What you return should be the full listing, copied exactly and stripped of its pictures.

═══ INFORMATION ═══

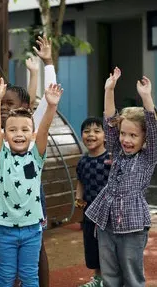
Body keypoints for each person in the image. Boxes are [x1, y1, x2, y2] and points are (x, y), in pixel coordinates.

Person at [85, 68, 157, 287]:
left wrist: (146, 97)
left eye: (133, 135)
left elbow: (153, 127)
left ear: (144, 138)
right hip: (106, 222)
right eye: (124, 134)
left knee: (132, 277)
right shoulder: (117, 151)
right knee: (110, 276)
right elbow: (109, 121)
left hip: (133, 227)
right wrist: (109, 89)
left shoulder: (148, 157)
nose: (126, 139)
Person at [0, 75, 63, 287]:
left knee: (30, 276)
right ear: (5, 135)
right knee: (6, 277)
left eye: (24, 130)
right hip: (5, 229)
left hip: (32, 229)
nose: (18, 134)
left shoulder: (36, 157)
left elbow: (45, 129)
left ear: (32, 134)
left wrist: (51, 106)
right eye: (12, 130)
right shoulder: (2, 158)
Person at [75, 117, 111, 287]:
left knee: (108, 249)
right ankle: (98, 278)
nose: (91, 135)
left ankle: (111, 279)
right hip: (89, 213)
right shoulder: (82, 161)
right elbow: (80, 181)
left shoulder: (110, 159)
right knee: (92, 248)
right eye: (87, 131)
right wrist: (78, 197)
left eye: (97, 131)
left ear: (105, 136)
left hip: (107, 214)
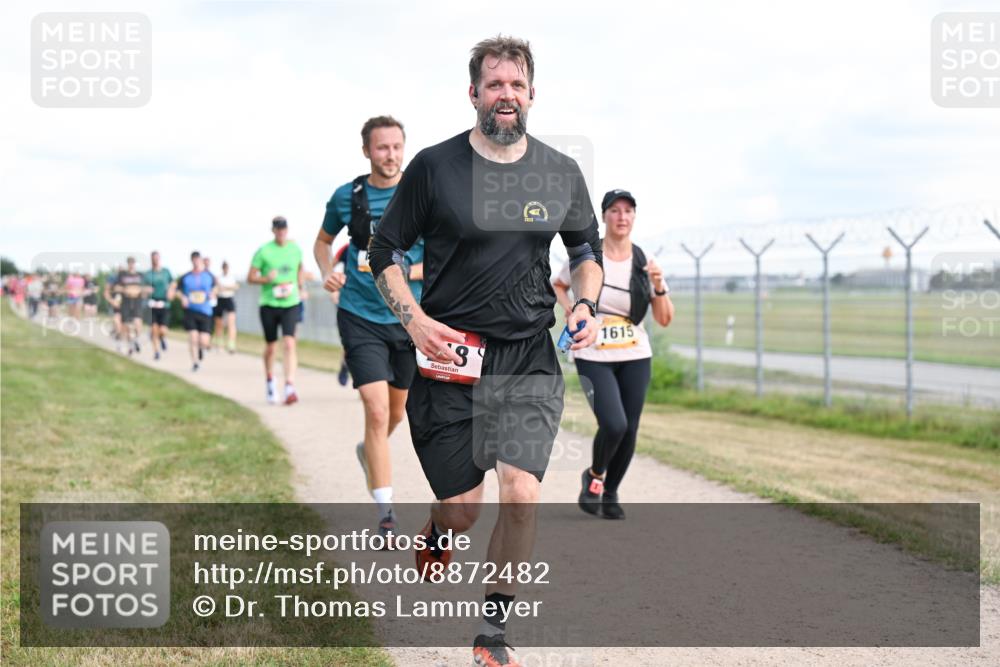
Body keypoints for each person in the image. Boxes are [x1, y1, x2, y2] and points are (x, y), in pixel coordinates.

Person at [369, 36, 603, 667]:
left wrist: (583, 305)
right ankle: (439, 529)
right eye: (495, 84)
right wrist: (413, 320)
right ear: (473, 93)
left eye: (517, 85)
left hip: (527, 355)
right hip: (450, 357)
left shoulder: (559, 172)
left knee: (522, 493)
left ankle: (493, 633)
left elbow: (586, 253)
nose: (507, 95)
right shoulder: (434, 167)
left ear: (532, 96)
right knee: (464, 511)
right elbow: (382, 252)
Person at [315, 115, 424, 541]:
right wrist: (327, 272)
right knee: (377, 410)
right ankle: (386, 514)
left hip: (407, 318)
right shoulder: (348, 196)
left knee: (397, 411)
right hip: (360, 314)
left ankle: (368, 449)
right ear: (367, 151)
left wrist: (404, 271)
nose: (391, 155)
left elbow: (442, 255)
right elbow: (323, 243)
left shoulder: (421, 195)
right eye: (382, 147)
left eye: (397, 146)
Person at [552, 189, 674, 519]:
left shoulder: (643, 261)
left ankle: (610, 493)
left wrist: (659, 285)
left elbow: (664, 318)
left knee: (630, 428)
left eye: (628, 211)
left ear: (634, 217)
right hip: (593, 352)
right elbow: (558, 284)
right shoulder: (590, 258)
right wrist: (571, 309)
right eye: (615, 211)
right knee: (614, 423)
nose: (622, 217)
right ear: (604, 216)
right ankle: (594, 475)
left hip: (635, 353)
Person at [248, 216, 304, 405]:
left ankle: (289, 386)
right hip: (269, 303)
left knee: (289, 343)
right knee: (271, 347)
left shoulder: (295, 249)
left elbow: (299, 270)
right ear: (273, 231)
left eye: (284, 229)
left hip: (290, 303)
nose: (281, 232)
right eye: (278, 229)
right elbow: (250, 277)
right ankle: (270, 381)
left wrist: (301, 287)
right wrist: (266, 279)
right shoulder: (264, 251)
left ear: (287, 230)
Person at [171, 251, 216, 371]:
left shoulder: (209, 276)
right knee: (193, 336)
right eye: (194, 259)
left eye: (198, 259)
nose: (196, 262)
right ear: (191, 261)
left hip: (205, 311)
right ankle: (195, 362)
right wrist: (183, 298)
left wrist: (213, 293)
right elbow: (178, 291)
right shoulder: (186, 277)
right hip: (191, 311)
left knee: (204, 340)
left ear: (200, 260)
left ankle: (202, 349)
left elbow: (216, 287)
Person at [143, 251, 173, 361]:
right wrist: (146, 290)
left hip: (164, 304)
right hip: (152, 304)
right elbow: (142, 289)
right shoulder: (147, 274)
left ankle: (162, 338)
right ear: (151, 259)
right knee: (154, 329)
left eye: (157, 258)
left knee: (163, 330)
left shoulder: (166, 272)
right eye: (153, 258)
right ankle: (156, 352)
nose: (155, 260)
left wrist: (170, 291)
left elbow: (173, 283)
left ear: (159, 259)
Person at [114, 257, 145, 355]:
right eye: (129, 263)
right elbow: (116, 287)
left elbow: (144, 288)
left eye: (133, 263)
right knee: (126, 325)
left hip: (137, 302)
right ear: (127, 264)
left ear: (135, 264)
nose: (131, 264)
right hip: (126, 302)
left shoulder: (140, 275)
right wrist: (125, 290)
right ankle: (130, 345)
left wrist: (140, 291)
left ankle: (136, 340)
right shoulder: (122, 275)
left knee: (137, 323)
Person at [213, 260, 239, 353]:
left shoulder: (232, 277)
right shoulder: (218, 277)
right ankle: (219, 343)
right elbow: (216, 288)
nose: (225, 269)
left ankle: (231, 344)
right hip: (220, 299)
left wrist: (225, 288)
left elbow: (236, 286)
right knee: (219, 323)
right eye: (224, 267)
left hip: (229, 299)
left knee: (231, 322)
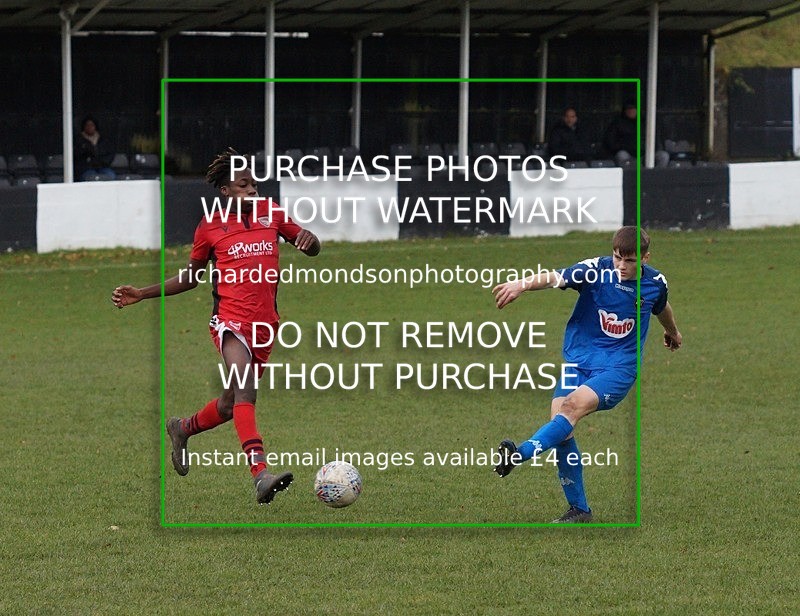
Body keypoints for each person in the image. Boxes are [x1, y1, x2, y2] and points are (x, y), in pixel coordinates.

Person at [111, 147, 321, 505]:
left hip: (265, 324)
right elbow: (191, 278)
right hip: (229, 322)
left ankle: (182, 428)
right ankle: (261, 475)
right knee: (245, 391)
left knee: (228, 405)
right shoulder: (209, 227)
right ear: (225, 191)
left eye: (254, 183)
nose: (253, 189)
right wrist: (143, 294)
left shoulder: (273, 214)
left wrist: (311, 241)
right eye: (243, 184)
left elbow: (311, 245)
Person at [491, 226, 681, 523]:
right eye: (617, 257)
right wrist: (522, 284)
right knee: (561, 428)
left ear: (644, 258)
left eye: (629, 261)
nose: (621, 265)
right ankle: (579, 510)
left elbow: (661, 306)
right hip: (578, 361)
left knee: (570, 408)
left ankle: (519, 454)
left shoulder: (656, 282)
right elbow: (556, 277)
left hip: (619, 368)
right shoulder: (595, 270)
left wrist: (672, 331)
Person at [602, 101, 669, 168]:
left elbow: (657, 139)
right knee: (621, 155)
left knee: (663, 155)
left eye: (633, 109)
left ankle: (655, 176)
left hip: (647, 154)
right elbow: (611, 141)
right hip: (628, 154)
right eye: (628, 109)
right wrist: (625, 146)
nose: (631, 111)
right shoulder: (617, 123)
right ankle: (629, 177)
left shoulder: (648, 121)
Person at [75, 116, 116, 181]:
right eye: (87, 125)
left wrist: (102, 162)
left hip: (103, 167)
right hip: (86, 169)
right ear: (84, 127)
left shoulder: (103, 140)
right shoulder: (79, 140)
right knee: (91, 177)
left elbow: (109, 154)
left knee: (111, 176)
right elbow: (77, 156)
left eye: (92, 125)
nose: (90, 127)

═══

RESPONSE BOX:
Body keypoints for each person in the image. Boxes are [x1, y1, x2, y2] and points are (x, y), in pixel coordinates.

Person at [85, 68, 157, 287]:
left wrist: (146, 97)
left eye: (133, 135)
left elbow: (153, 127)
left ear: (144, 138)
right hip: (106, 222)
right eye: (124, 134)
left knee: (132, 277)
right shoulder: (117, 151)
right knee: (110, 276)
right elbow: (109, 121)
left hip: (133, 227)
right wrist: (109, 89)
left shoulder: (148, 157)
nose: (126, 139)
Person at [0, 75, 63, 287]:
left knee: (30, 276)
right ear: (5, 135)
right knee: (6, 277)
left eye: (24, 130)
right hip: (5, 229)
left hip: (32, 229)
nose: (18, 134)
left shoulder: (36, 157)
left elbow: (45, 129)
left ear: (32, 134)
left wrist: (51, 106)
right eye: (12, 130)
right shoulder: (2, 158)
Person at [75, 117, 111, 287]:
left knee: (108, 249)
right ankle: (98, 278)
nose: (91, 135)
left ankle: (111, 279)
right hip: (89, 213)
right shoulder: (82, 161)
right elbow: (80, 181)
left shoulder: (110, 159)
right knee: (92, 248)
right eye: (87, 131)
right wrist: (78, 197)
left eye: (97, 131)
left ear: (105, 136)
left hip: (107, 214)
Body keypoints for each person in the image. Boxes are [x1, y1, x2, y2] and points are (x, y), in pixel coordinates.

Person at [369, 36, 603, 667]:
left wrist: (583, 305)
right ankle: (439, 529)
right eye: (495, 84)
right wrist: (413, 320)
right ear: (473, 93)
left eye: (517, 85)
left hip: (527, 355)
right hip: (450, 357)
left shoulder: (559, 172)
left knee: (522, 493)
left ankle: (493, 633)
left elbow: (586, 253)
nose: (507, 95)
right shoulder: (434, 167)
left ear: (532, 96)
right knee: (464, 511)
right elbow: (382, 252)
Person at [315, 115, 424, 541]:
right wrist: (327, 272)
right knee: (377, 410)
right ankle: (386, 514)
left hip: (407, 318)
right shoulder: (348, 196)
left knee: (397, 411)
right hip: (360, 314)
left ankle: (368, 449)
right ear: (367, 151)
left wrist: (404, 271)
nose: (391, 155)
left elbow: (442, 255)
right elbow: (323, 243)
left shoulder: (421, 195)
right eye: (382, 147)
left eye: (397, 146)
Person at [552, 189, 674, 519]:
left shoulder: (643, 261)
left ankle: (610, 493)
left wrist: (659, 285)
left elbow: (664, 318)
left knee: (630, 428)
left eye: (628, 211)
left ear: (634, 217)
right hip: (593, 352)
right elbow: (558, 284)
right shoulder: (590, 258)
right wrist: (571, 309)
right eye: (615, 211)
right knee: (614, 423)
nose: (622, 217)
right ear: (604, 216)
right ankle: (594, 475)
left hip: (635, 353)
Person at [248, 216, 304, 405]:
left ankle: (289, 386)
right hip: (269, 303)
left knee: (289, 343)
right knee: (271, 347)
left shoulder: (295, 249)
left elbow: (299, 270)
right ear: (273, 231)
left eye: (284, 229)
left hip: (290, 303)
nose: (281, 232)
right eye: (278, 229)
right elbow: (250, 277)
right ankle: (270, 381)
left wrist: (301, 287)
right wrist: (266, 279)
right shoulder: (264, 251)
left ear: (287, 230)
Person at [171, 251, 216, 371]:
left shoulder: (209, 276)
right knee: (193, 336)
right eye: (194, 259)
left eye: (198, 259)
nose: (196, 262)
right ear: (191, 261)
left hip: (205, 311)
right ankle: (195, 362)
right wrist: (183, 298)
left wrist: (213, 293)
right elbow: (178, 291)
right shoulder: (186, 277)
right hip: (191, 311)
left knee: (204, 340)
left ear: (200, 260)
left ankle: (202, 349)
left elbow: (216, 287)
Person at [143, 251, 173, 361]:
right wrist: (146, 290)
left hip: (164, 304)
right hip: (152, 304)
right elbow: (142, 289)
right shoulder: (147, 274)
left ankle: (162, 338)
right ear: (151, 259)
right knee: (154, 329)
left eye: (157, 258)
left knee: (163, 330)
left shoulder: (166, 272)
right eye: (153, 258)
right ankle: (156, 352)
nose: (155, 260)
left wrist: (170, 291)
left elbow: (173, 283)
left ear: (159, 259)
Person at [114, 257, 145, 355]:
right eye: (129, 263)
right elbow: (116, 287)
left elbow: (144, 288)
left eye: (133, 263)
right knee: (126, 325)
left hip: (137, 302)
right ear: (127, 264)
left ear: (135, 264)
nose: (131, 264)
right hip: (126, 302)
left shoulder: (140, 275)
right wrist: (125, 290)
right ankle: (130, 345)
left wrist: (140, 291)
left ankle: (136, 340)
right shoulder: (122, 275)
left knee: (137, 323)
Person at [213, 260, 239, 353]:
left shoulder: (232, 277)
right shoulder: (218, 277)
right ankle: (219, 343)
right elbow: (216, 288)
nose: (225, 269)
left ankle: (231, 344)
right hip: (220, 299)
left wrist: (225, 288)
left elbow: (236, 286)
right knee: (219, 323)
right eye: (224, 267)
left hip: (229, 299)
left knee: (231, 322)
Body keypoints for each person in the image. Boxes are [x1, y1, x2, y2] and points are (x, y), in pixel coordinates.

Person at [111, 147, 321, 505]:
left hip: (265, 324)
right elbow: (191, 278)
right hip: (229, 322)
left ankle: (182, 428)
right ankle: (261, 475)
right knee: (245, 391)
left knee: (228, 405)
right shoulder: (209, 227)
right ear: (225, 191)
left eye: (254, 183)
nose: (253, 189)
right wrist: (143, 294)
left shoulder: (273, 214)
left wrist: (311, 241)
right eye: (243, 184)
left elbow: (311, 245)
Person at [491, 226, 681, 523]:
right eye: (617, 257)
right wrist: (522, 284)
right knee: (561, 428)
left ear: (644, 258)
left eye: (629, 261)
nose: (621, 265)
right ankle: (579, 510)
left elbow: (661, 306)
right hip: (578, 361)
left knee: (570, 408)
left ankle: (519, 454)
left shoulder: (656, 282)
right elbow: (556, 277)
left hip: (619, 368)
right shoulder: (595, 270)
left wrist: (672, 331)
Person at [602, 101, 669, 168]:
left elbow: (657, 139)
right knee: (621, 155)
left knee: (663, 155)
left eye: (633, 109)
left ankle: (655, 176)
left hip: (647, 154)
right elbow: (611, 141)
right hip: (628, 154)
right eye: (628, 109)
right wrist: (625, 146)
nose: (631, 111)
right shoulder: (617, 123)
right ankle: (629, 177)
left shoulder: (648, 121)
Person at [75, 116, 116, 181]:
right eye: (87, 125)
left wrist: (102, 162)
left hip: (103, 167)
right hip: (86, 169)
right ear: (84, 127)
left shoulder: (103, 140)
right shoulder: (79, 140)
right knee: (91, 177)
left elbow: (109, 154)
left knee: (111, 176)
right elbow: (77, 156)
left eye: (92, 125)
nose: (90, 127)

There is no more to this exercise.